BSS
  07 Sep 2021, 10:44

In world first, bitcoin becomes legal tender in El Salvador

 SAN SALVADOR, Sept 7, 2021 (BSS/AFP) - El Salvador on Tuesday becomes the

first country in the world to accept bitcoin as legal tender, despite
widespread domestic skepticism and international warnings of risks for
consumers.

   President Nayib Bukele's government claims the move will give many
Salvadorans access to bank services for the first time and save some $400
million in fees on remittances sent home from abroad every year.

   "Tomorrow, for the first time in history, all the eyes of the world will
be on El Salvador. #Bitcoin did this," Bukele said on Twitter Monday.

   He started the ball rolling Monday evening by announcing El Salvador had
bought its first 400 bitcoins, in two tranches of 200, and promised more were
coming.

   The 400 bitcoins were trading at around $21 million, according to the
cryptocurrency exchange app Gemini.

   Recent opinion polls showed a majority of El Salvador's 6.5 million people
reject the idea and will continue using the US dollar, the country's legal
currency for the last 20 years.

   "This bitcoin is a currency that does not exist, a currency that will not
benefit the poor but the rich," said skeptic Jose Santos Melara, who took
part in a protest by several hundred people in the capital San Salvador last
week.

   "How will a poor person invest (in bitcoin) if they barely have enough to
eat?"

   In June, El Salvador's parliament approved a law to allow the crypto money
to be accepted as tender for all goods and services in the small Central
American nation, along with the US dollar.

   The bill, an initiative of Bukele, was approved within 24 hours of being
presented to Congress -- where the president's allies have held a majority
since March.

   Experts and regulators have highlighted concerns about the
cryptocurrency's notorious volatility and the lack of any protections for its
users.

   - Skepticism -

   The government is installing more than 200 bitcoin teller machines, some
guarded by soldiers to prevent possible arson by opponents.

   And Bukele has promised $30 for each citizen who adopts the currency.

   "These are decisions the administration and lawmakers have taken without
consulting" the population, said Laura Andrade, director of the Public
Opinion Institute of the Central American University, which found in a poll
that 70 percent of Salvadorans opposed the move.

   "We see that people do not perceive a positive impact to significantly
transform their living conditions," she told AFP.

   Nearly two-thirds of Salvadorans questioned for the poll said they had no
interest in downloading the "Chivo" electronic wallet that will allow users
to buy and spend bitcoin.

   Oscar Cabrera, an economist at the University of El Salvador, said the
currency's high volatility will have a "negative impact" on consumers,
affecting the price of goods and services.

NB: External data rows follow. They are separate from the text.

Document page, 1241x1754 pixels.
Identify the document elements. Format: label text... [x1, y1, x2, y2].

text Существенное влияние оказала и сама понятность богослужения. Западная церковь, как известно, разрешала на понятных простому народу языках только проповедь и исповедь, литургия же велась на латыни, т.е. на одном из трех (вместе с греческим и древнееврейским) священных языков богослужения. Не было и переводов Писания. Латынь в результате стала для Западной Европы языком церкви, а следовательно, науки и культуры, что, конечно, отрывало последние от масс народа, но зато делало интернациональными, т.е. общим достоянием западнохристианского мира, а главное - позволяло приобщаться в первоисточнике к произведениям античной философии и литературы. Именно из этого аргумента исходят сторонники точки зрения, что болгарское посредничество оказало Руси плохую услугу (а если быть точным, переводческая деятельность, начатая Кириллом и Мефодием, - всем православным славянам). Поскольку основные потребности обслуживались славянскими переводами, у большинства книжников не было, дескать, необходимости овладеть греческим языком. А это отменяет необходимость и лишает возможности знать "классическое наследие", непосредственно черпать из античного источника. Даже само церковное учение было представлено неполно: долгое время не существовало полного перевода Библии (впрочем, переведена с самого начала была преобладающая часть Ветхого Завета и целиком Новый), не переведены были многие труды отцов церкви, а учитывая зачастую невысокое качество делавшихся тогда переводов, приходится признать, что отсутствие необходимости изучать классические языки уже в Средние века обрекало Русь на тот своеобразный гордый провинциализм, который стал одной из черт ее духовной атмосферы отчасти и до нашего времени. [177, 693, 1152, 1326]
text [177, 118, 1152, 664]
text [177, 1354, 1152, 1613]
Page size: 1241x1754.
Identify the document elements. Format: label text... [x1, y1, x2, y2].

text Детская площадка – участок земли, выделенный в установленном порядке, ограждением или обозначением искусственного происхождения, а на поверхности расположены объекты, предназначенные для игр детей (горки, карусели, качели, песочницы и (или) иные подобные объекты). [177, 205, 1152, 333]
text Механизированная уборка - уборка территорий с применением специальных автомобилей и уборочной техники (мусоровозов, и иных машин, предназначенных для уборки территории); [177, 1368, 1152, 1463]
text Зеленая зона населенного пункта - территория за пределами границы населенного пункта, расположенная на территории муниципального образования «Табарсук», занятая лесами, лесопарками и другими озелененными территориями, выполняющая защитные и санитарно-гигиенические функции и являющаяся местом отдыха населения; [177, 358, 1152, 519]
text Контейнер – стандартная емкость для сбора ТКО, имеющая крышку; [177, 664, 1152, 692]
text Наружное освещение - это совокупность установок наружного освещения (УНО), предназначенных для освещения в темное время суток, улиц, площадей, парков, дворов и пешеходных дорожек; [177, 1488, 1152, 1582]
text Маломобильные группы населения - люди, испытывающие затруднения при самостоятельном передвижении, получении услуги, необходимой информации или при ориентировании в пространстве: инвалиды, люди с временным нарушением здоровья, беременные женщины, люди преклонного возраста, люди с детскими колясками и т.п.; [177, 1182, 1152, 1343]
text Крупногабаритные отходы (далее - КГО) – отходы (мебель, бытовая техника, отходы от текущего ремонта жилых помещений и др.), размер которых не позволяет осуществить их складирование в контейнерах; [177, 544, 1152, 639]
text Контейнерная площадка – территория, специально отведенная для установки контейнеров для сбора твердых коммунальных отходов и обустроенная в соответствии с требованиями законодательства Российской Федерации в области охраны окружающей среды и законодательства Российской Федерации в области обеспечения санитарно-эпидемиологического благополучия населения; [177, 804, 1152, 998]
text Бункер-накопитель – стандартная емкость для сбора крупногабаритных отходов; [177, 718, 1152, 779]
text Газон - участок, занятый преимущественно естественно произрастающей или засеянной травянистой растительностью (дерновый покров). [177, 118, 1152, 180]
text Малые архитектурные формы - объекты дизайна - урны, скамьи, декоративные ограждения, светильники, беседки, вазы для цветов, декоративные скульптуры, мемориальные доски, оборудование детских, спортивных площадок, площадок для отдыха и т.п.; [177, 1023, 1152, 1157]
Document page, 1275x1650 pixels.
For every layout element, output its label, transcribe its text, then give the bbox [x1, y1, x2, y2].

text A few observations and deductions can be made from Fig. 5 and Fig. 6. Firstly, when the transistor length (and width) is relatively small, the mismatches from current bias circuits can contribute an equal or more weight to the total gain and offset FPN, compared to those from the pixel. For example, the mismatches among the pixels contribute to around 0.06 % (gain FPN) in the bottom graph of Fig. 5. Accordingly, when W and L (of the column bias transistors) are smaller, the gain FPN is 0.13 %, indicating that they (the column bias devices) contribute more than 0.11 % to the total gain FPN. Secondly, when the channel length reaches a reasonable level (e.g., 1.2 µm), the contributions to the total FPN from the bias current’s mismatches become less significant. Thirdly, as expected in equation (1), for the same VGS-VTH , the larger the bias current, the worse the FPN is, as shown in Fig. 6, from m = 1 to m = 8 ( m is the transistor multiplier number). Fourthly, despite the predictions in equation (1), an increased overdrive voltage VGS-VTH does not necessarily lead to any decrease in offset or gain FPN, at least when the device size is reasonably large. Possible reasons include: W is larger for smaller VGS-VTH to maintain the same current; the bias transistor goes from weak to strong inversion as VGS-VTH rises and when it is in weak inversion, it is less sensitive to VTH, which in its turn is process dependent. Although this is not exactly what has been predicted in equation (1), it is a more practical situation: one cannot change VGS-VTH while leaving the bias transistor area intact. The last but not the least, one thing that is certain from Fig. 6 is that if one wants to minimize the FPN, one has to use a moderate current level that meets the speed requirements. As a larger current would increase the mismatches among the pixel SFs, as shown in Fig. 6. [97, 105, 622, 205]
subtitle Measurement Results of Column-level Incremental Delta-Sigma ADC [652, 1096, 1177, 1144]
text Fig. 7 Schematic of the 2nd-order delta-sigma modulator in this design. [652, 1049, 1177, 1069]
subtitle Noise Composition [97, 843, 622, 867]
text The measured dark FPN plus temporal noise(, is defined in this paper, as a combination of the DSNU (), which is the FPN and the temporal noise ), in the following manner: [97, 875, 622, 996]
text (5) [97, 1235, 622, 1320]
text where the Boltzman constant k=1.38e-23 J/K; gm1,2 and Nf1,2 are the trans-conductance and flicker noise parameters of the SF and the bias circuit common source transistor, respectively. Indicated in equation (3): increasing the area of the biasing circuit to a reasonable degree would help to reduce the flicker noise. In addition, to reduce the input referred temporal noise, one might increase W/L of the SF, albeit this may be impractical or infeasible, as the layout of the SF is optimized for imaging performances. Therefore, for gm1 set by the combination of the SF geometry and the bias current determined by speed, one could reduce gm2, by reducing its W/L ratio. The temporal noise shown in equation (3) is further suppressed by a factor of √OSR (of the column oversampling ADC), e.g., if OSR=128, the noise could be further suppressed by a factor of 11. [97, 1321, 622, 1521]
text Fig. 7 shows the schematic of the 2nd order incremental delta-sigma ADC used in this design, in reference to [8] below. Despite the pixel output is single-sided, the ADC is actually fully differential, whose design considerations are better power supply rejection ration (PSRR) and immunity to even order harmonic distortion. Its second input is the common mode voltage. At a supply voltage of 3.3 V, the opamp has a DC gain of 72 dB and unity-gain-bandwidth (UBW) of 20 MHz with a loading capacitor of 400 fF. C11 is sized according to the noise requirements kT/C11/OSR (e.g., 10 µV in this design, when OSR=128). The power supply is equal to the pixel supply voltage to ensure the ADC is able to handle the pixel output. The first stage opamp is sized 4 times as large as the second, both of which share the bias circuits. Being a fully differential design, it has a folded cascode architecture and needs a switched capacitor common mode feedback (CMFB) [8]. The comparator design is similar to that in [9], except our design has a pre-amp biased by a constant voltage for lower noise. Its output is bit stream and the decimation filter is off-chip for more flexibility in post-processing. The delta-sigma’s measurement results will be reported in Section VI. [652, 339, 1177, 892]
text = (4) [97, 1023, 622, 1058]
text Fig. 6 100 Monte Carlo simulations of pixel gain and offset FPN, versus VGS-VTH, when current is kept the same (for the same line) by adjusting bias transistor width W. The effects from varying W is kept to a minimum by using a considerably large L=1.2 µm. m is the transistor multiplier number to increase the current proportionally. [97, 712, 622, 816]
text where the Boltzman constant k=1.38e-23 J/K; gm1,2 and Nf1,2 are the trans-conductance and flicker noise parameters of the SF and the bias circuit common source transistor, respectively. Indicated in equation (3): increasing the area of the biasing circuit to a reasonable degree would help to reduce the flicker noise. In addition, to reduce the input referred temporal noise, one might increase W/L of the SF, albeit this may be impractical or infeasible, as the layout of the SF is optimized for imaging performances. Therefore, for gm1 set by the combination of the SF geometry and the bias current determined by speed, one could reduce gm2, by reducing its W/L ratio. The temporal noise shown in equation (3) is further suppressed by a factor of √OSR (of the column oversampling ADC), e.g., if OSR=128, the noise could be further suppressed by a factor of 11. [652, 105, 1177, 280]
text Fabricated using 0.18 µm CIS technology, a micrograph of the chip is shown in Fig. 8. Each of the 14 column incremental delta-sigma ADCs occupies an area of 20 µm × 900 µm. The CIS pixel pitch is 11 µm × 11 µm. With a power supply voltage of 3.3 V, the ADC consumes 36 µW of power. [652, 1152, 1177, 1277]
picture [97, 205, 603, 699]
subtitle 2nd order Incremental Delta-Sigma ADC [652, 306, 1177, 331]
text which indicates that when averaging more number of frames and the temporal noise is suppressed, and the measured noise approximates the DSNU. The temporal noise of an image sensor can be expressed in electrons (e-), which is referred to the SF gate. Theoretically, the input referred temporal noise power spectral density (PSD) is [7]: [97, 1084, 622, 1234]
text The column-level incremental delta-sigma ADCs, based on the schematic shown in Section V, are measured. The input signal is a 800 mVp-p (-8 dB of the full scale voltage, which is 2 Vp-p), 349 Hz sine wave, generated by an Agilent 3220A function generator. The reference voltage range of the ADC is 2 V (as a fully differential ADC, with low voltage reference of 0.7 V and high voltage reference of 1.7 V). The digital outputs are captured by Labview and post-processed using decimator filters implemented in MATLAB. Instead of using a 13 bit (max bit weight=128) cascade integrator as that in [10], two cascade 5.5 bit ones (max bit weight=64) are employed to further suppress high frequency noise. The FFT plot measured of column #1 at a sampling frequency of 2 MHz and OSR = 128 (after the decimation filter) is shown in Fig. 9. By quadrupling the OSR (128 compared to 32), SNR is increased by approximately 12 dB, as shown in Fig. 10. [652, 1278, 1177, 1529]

   The currency fell beneath $30,000 in June, less than half its all-time
high of more than $64,000 just two months earlier.

   For its part, the Salvadoran Foundation for Economic and Social
Development (FUSADE) said it was "unconstitutional" to make it compulsory for
merchants to accept bitcoin as a form of payment.

   - 'Malign actors' -

   Bukele, who is popular but under fire in several quarters for moves to
tighten his grip on power, has accused opponents of seeking to "sow fear"
among Salvadorans, few of whom have access to formal banking services.

   Remittances account for more than a fifth of GDP in the dollarized
economy, mainly sent in dollars via agencies such as Western Union by an
estimated 1.5 million expats.

   According to World Bank data, El Salvador received more than $5.9 billion
in 2020 from nationals living abroad, mainly in the United States.

   And the country is relying on this money to boost a struggling economy
that contracted 7.9 percent in 2020 due in large part to the coronavirus
pandemic.

   Economists and international bodies such as the World Bank, International
Monetary Fund and Inter-American Development Bank have expressed concerns
about El Salvador's bitcoin adoption.

   The United States has urged El Salvador to ensure a "regulated,"
"transparent" and "responsible" use of bitcoin, and to protect itself from
"malign actors" such as hackers seeking ransom money.

   Bitcoin is criticized by regulators for its potential for illegal use --
notably in laundering money from criminal activities and financing terrorism.

   But not everyone is against it, and according to Bukele in late June, some
50,000 Salvadorans were using bitcoin.

   Many of them are in the coastal town of El Zonte, where hundreds of
businesses and individuals use the currency for everything from paying
utilities bills to buying a can of soda.

   Started as a project by an anonymous bitcoin donor, the town until
recently boasted El Salvador's only bitcoin teller machine.